Haring completed numerous projects in the first half of the ‘80s as well, ranging from an animation for the Spectacolor billboard in Times Square, to designing sets and backdrops for theaters and clubs, to developing watch designs for Swatch and an advertising campaign for Absolut vodka; to creating murals worldwide.
In April 1986, Haring opened the Pop Shop, a retail store in Soho selling T-shirts, toys, posters, buttons and magnets bearing his images. Haring considered the shop to be an extension of his work and painted the entire interior of the store in an abstract black on white mural, creating a striking and unique retail environment. The shop was intended to allow people greater access to his work, which was now readily available on products at a low cost. The shop received criticism from many in the art world, however Haring remained committed to his desire to make his artwork available to as wide an audience as possible, and received strong support for his project from friends, fans and mentors including Andy Warhol.
Throughout his career, Haring devoted much of his time to public works, which often carried social messages. He produced more than 50 public artworks between1982 and 1989, in dozens of cities around the world, many of which were created for charities, hospitals, children’s day care centers and orphanages. The now famous Crack is Wack mural of 1986 has become a landmark along New York’s FDR Drive. Other projects include a mural created for the 100th anniversary of the Statue of Liberty in 1986 on which Haring worked with 900 children; a mural on the exterior of Necker Children’s Hospital in Paris, France, in 1987; and a mural painted on the western side of the Berlin Wall three years before its fall. Haring also held drawing workshops for children in schools and museums in New York, Amsterdam, London, Tokyo and Bordeaux and produced imagery for many literacy programs and other public service campaigns.
Haring was diagnosed with AIDS in 1988. In 1989, he established the Keith Haring Foundation, its mandate being to provide funding and imagery to AIDS organizations and children’s programs, and to expand the audience for Haring’s work through exhibitions, publications and the licensing of his images. Haring enlisted his imagery during the last years of his life to speak about his own illness and generate activism and awareness about AIDS.

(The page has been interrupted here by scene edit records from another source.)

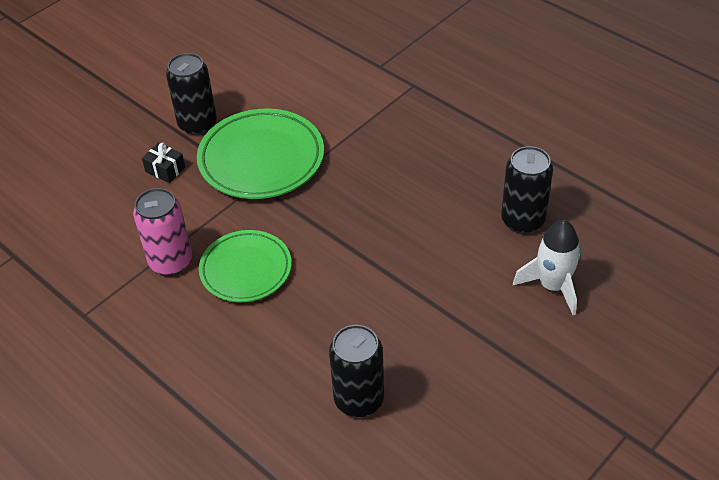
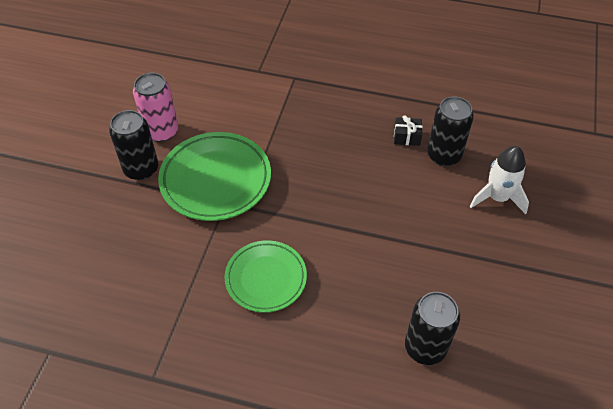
camera: 30 degrees left, 5 degrees up
pink can [133,188,192,275] -> pink can moved to [133,73,178,142]
black gift [142,143,185,183] -> black gift moved to [394,115,423,146]

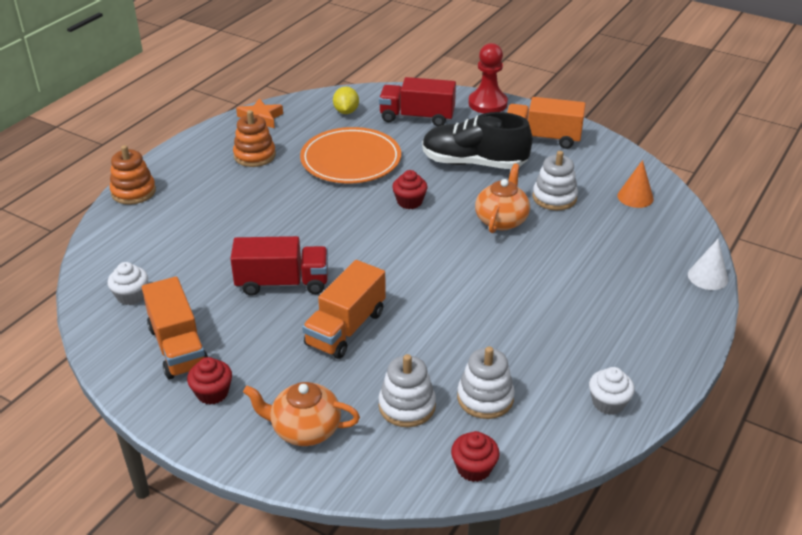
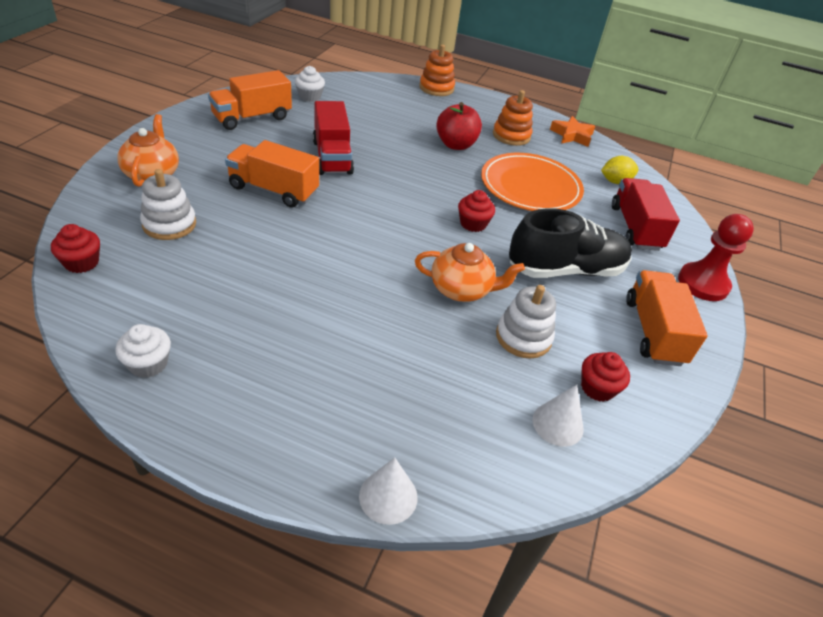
camera: 75 degrees right, 5 degrees up
red cupcake [187,357,232,405] -> red cupcake moved to [581,352,630,402]
black shoe [422,112,532,169] -> black shoe turned 75 degrees clockwise [509,208,632,278]
white stacking toy [457,346,515,419] -> none
orange cone [617,160,654,208] -> white cone [533,385,583,447]
none -> red apple [436,102,482,150]

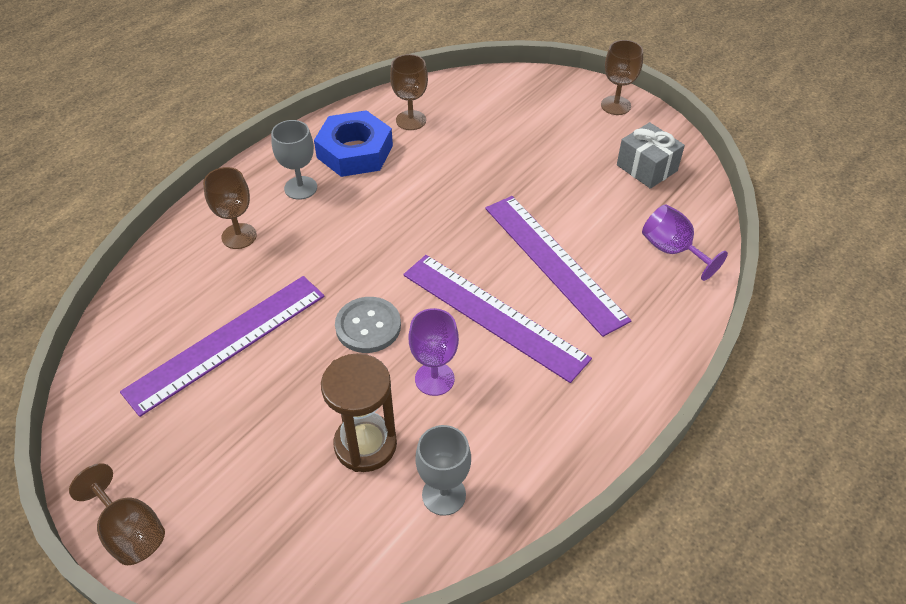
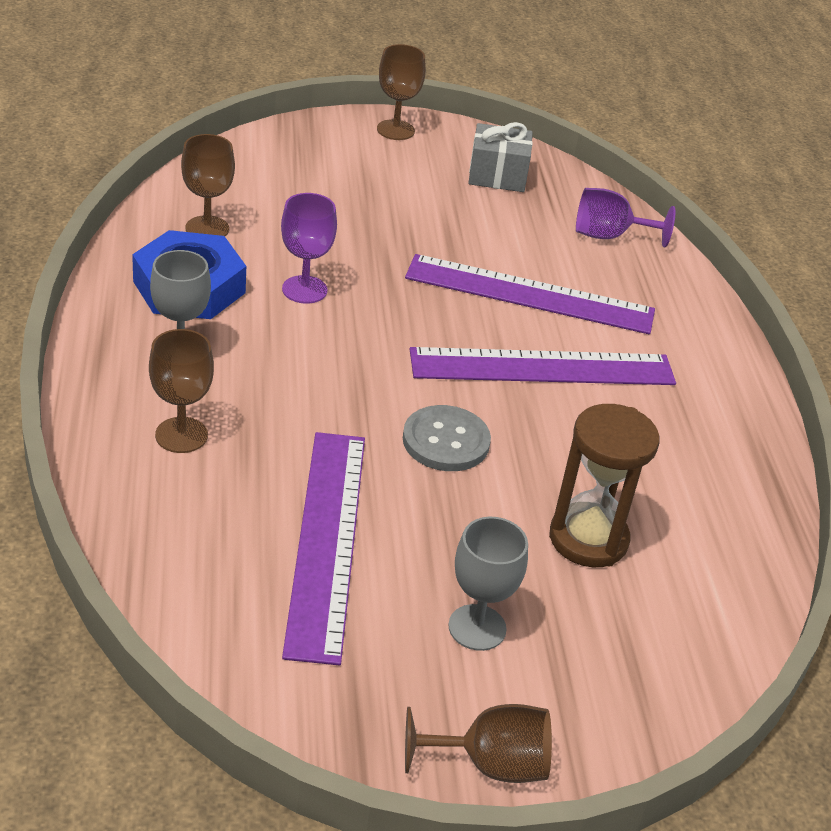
camera: 50 degrees left, 10 degrees down
purple goblet [409,308,459,396] -> purple goblet moved to [281,193,337,304]
grey goblet [415,425,471,516] -> grey goblet moved to [448,517,528,651]

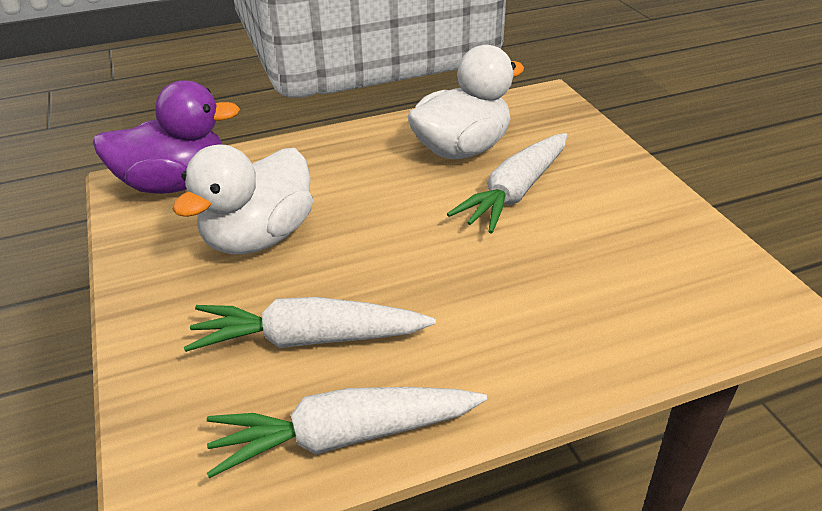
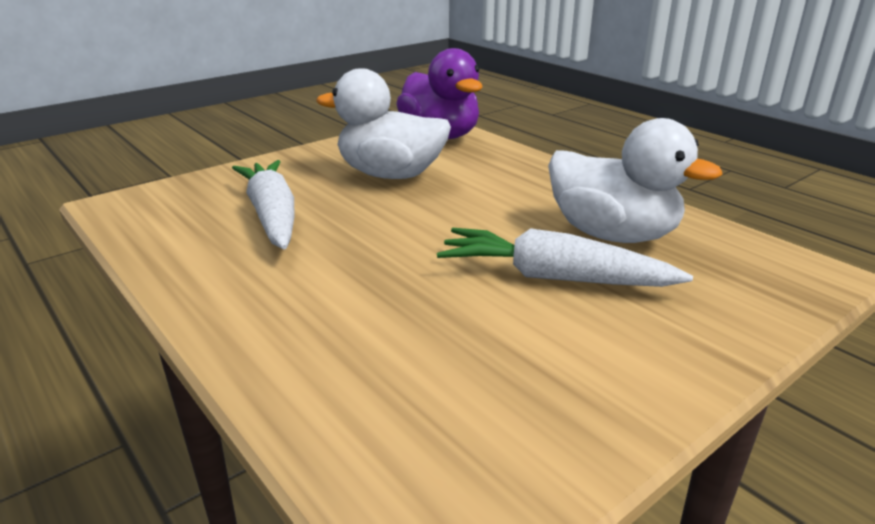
camera: 70 degrees right, 10 degrees down
white carrot [206,387,487,478] -> none

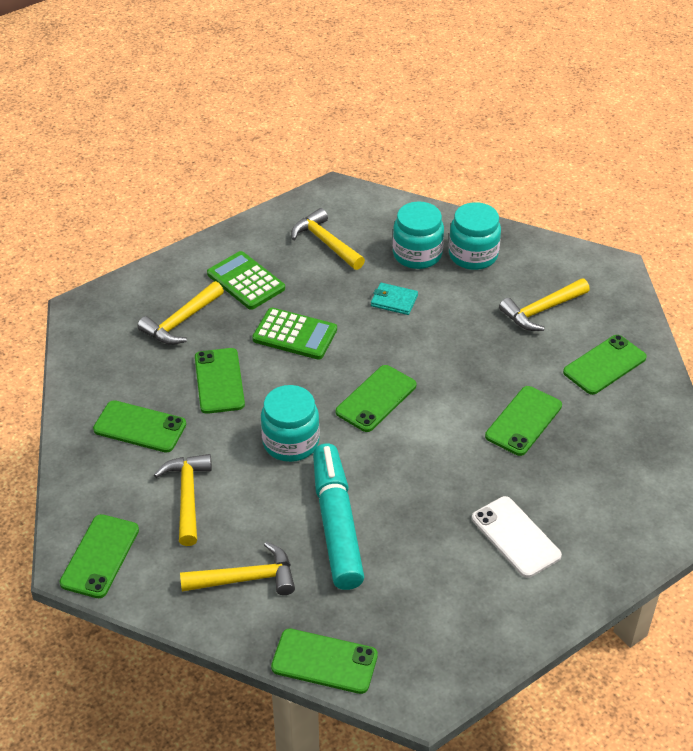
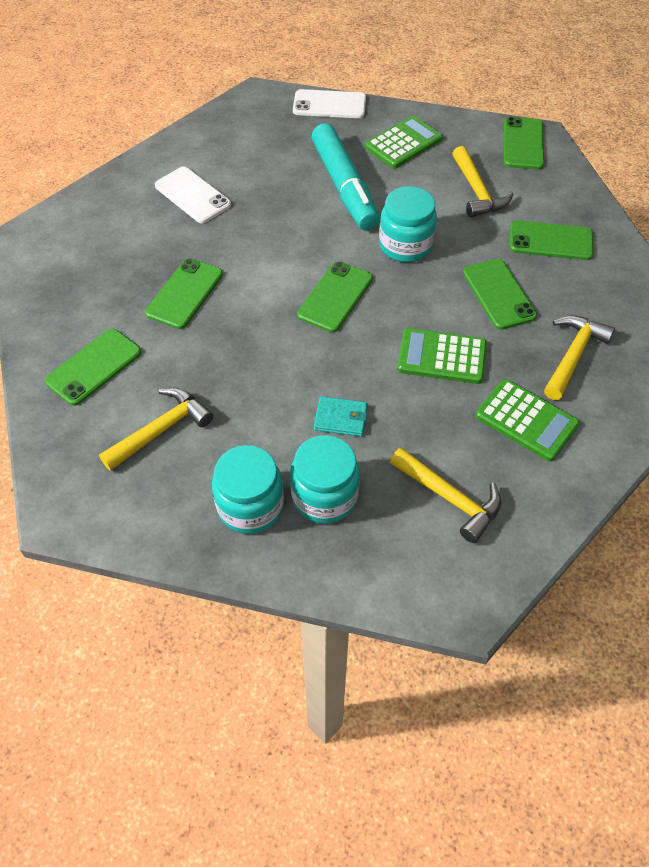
camera: 170 degrees right, 10 degrees up
yellow hammer [180,542,295,595] -> green calculator [365,116,443,169]
green phone [271,629,378,694] -> white phone [293,89,366,118]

During a brief but intense career that spanned the 1980s, Haring’s work was featured in over 100 solo and group exhibitions. In 1986 alone, he was the subject of more than 40 newspaper and magazine articles. He was highly sought after to participate in collaborative projects and worked with artists and performers as diverse as Madonna, Grace Jones, Bill T. Jones, William Burroughs, Timothy Leary, Jenny Holzer, Yoko Ono and Andy Warhol. By expressing universal concepts of birth, death, love, sex and war, using a primacy of line and directness of message, Haring was able to attract a wide audience and assure the accessibility and staying power of his imagery, which has become a universally recognized visual language of the 20th century.
Haring died of AIDS-related complications at the age of 31 on February 16, 1990. A memorial service was held on May 4, 1990, at the Cathedral of St. John the Divine in New York, with over 1,000 people in attendance.
Since his death, Haring has been the subject of several international retrospectives, and Haring’s work can be seen today in the exhibitions and collections of major museums around the world.